### Textauszug
21.07.2015

Klärung der Haftungsfragen bei Zusammenstoß von Pkw und Privatbahn auf unzureichend gesichertem Bahnübergang

Stößt ein Pkw auf einem unzureichend gesicherten Bahnübergang mit dem Zug einer Privatbahn zusammen, kann eine für den Unfall ursächliche Nachlässigkeit des Schrankenwärters sowohl der Privatbahn als auch dem für die Bahnstrecke verantwortlichen Deutschen Bahn zuzurechnen sein, so dass alle Beteiligten in vollem Umfang für den Fahrzeugschaden haften. Die Betriebsgefahr des Fahrzeugs tritt in einem solchen Fall hinter den Verschuldensbeitrag auf Seiten der Beklagten zurück.

OLG Hamm 11.6.2015, 6 U 145/14
Der Sachverhalt:
Das klagende Autohaus war Eigentümerin eines Audi Avant 2,7 TDI, den sie einem ihrer Mitarbeiter zur Verfügung gestellt hatte. Das Fahrzeug stieß im Juni 2012 auf einem Bahnübergang in Detmold mit einem Zug der beklagten Privatbahn aus Bielefeld zusammen. Das ebenfalls beklagte Unternehmen der Deutschen Bahn ist Eigentümerin der Infrastrukturanlagen der Bahnstrecke, auf der die Privatbahn fährt.

Bei dem im Regelfall durch Andreaskreuz, Lichtzeichenanlage und automatische Schrankenanlage gesicherten Bahnübergang lag zum Unfallzeitpunkt ein technischer Defekt vor. Deswegen wurde der Bahnübergang durch den drittbeklagten Schrankenwärter gesichert. Trotz telefonischer Zugankündigung hatte es dieser vor dem Unfall versäumt, das Warnlicht einzuschalten und die Schranke herunter zu lassen.

Der Fahrer des klägerischen Fahrzeugs leitete eine Vollbremsung ein, nachdem der sich nähernde Zug Warnsignale abgegeben hatte, ohne die Kollision verhindern zu können. Am Audi entstand ein Totalschaden, den die Klägerin mit ca. 26.000 € bezifferte, und den sie einschließlich weiterer entstandener Kosten von allen drei Beklagten ersetzt verlangte.

### Auszüge der Zeilen
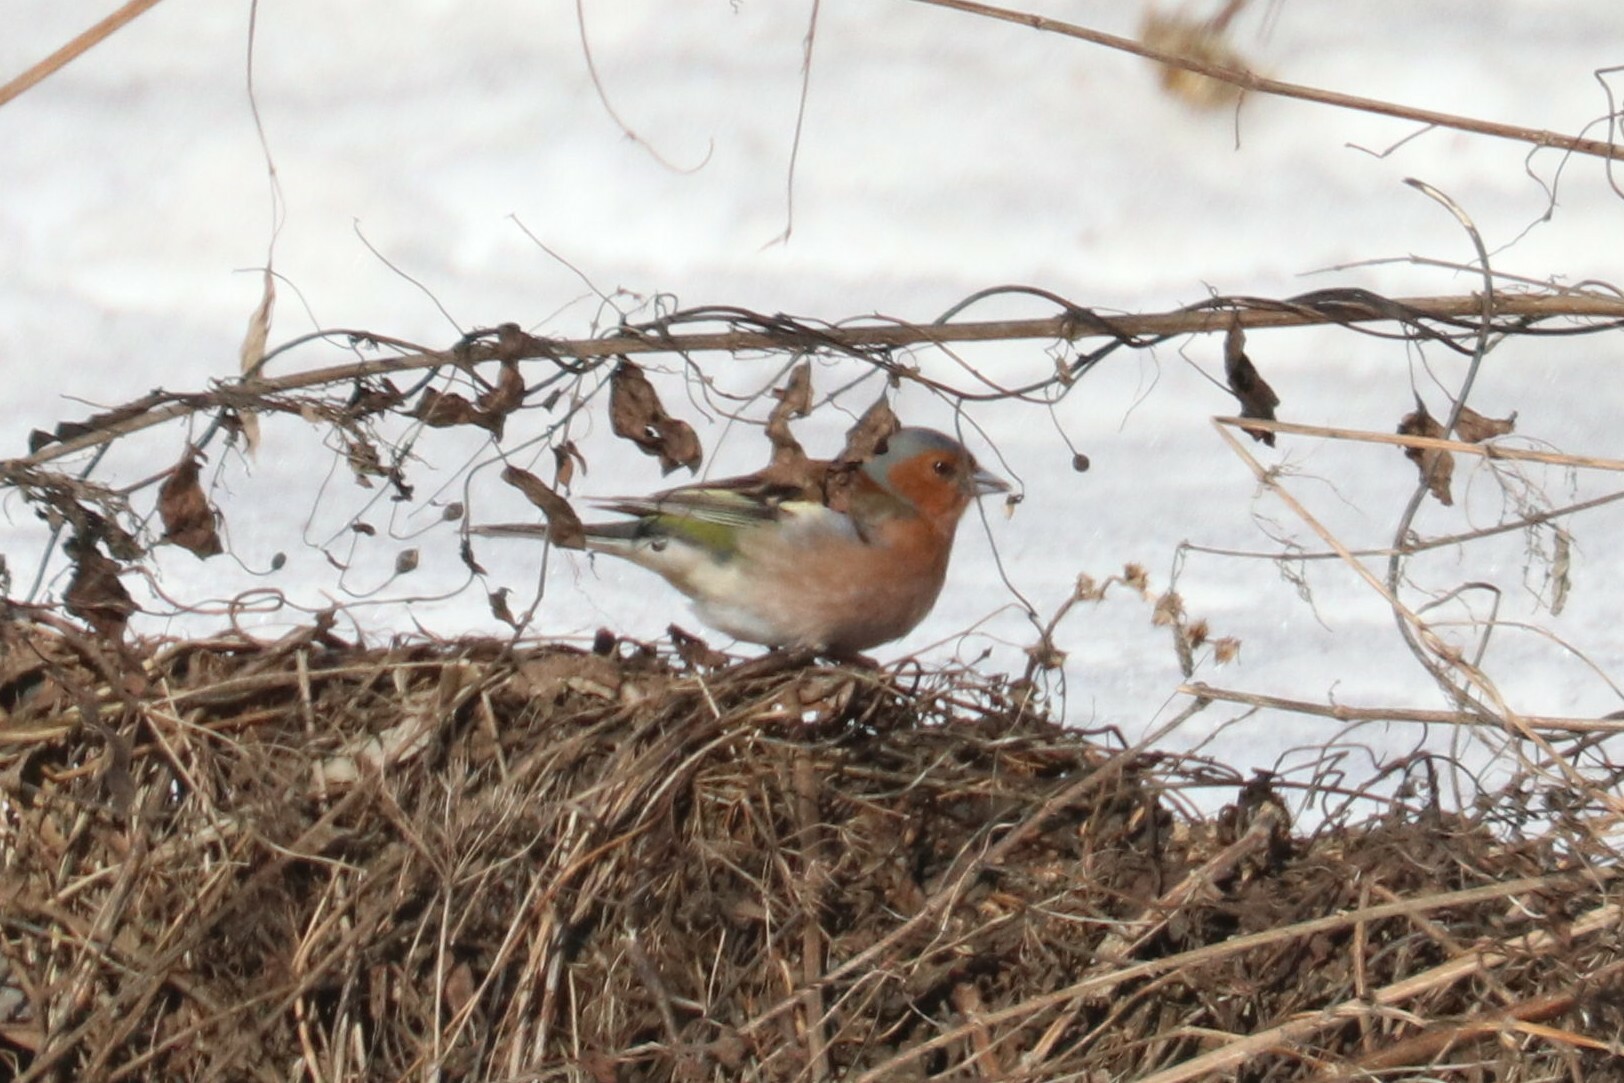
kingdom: Animalia
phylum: Chordata
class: Aves
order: Passeriformes
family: Fringillidae
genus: Fringilla
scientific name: Fringilla coelebs
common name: Common chaffinch
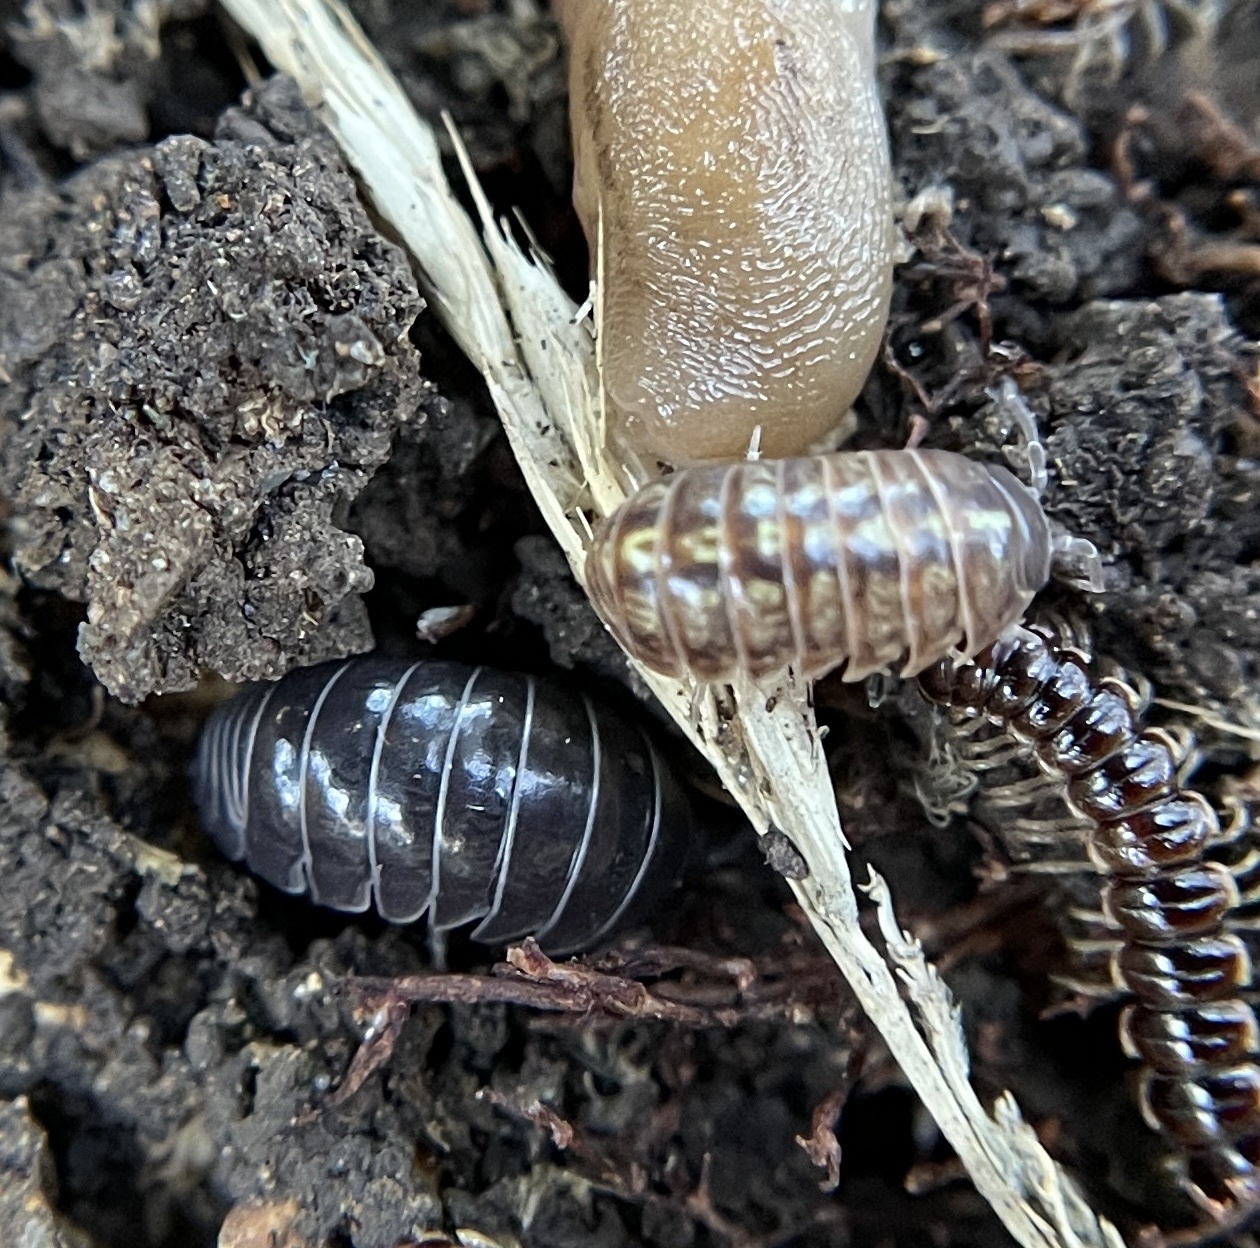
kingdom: Animalia
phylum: Arthropoda
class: Malacostraca
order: Isopoda
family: Armadillidiidae
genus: Armadillidium
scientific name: Armadillidium vulgare
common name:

### Zu lösende Aufgaben
**1.** Schreiben Sie den Abschnitt des Textes zum Bahnübergangsunfall zwischen „OLG Hamm 11.6.2015, 6“ und „herunter zu lassen.“ einschließlich dieser beiden Stellen ab.
**2.** Setzen Sie den Text zum Bahnübergangsunfall im Anschluss an seinen letzten Satz fort.
Die Zeilen haben mit dem Text zum Bahnübergangsunfall nichts zu tun.

### Endgültige Antworten
**1.**
OLG Hamm 11.6.2015, 6 U 145/14
Der Sachverhalt:
Das klagende Autohaus war Eigentümerin eines Audi Avant 2,7 TDI, den sie einem ihrer Mitarbeiter zur Verfügung gestellt hatte. Das Fahrzeug stieß im Juni 2012 auf einem Bahnübergang in Detmold mit einem Zug der beklagten Privatbahn aus Bielefeld zusammen. Das ebenfalls beklagte Unternehmen der Deutschen Bahn ist Eigentümerin der Infrastrukturanlagen der Bahnstrecke, auf der die Privatbahn fährt.

Bei dem im Regelfall durch Andreaskreuz, Lichtzeichenanlage und automatische Schrankenanlage gesicherten Bahnübergang lag zum Unfallzeitpunkt ein technischer Defekt vor. Deswegen wurde der Bahnübergang durch den drittbeklagten Schrankenwärter gesichert. Trotz telefonischer Zugankündigung hatte es dieser vor dem Unfall versäumt, das Warnlicht einzuschalten und die Schranke herunter zu lassen.

**2.**
Das LG gab der Klage statt. Hiergegen richtete sich die Berufung der Beklagten. Sie waren Ansicht, dass der Fahrer des Klägerfahrzeugs jedenfalls nicht mit mäßiger Geschwindigkeit, zu deren Einhaltung er wegen des Vorrangs der Bahn verpflichtet gewesen sei, an den Bahnübergang herangefahren sei. Infolgedessen sei von einem Mitverschulden auszugehen. Die Berufung blieb allerdings vor dem OLG erfolglos.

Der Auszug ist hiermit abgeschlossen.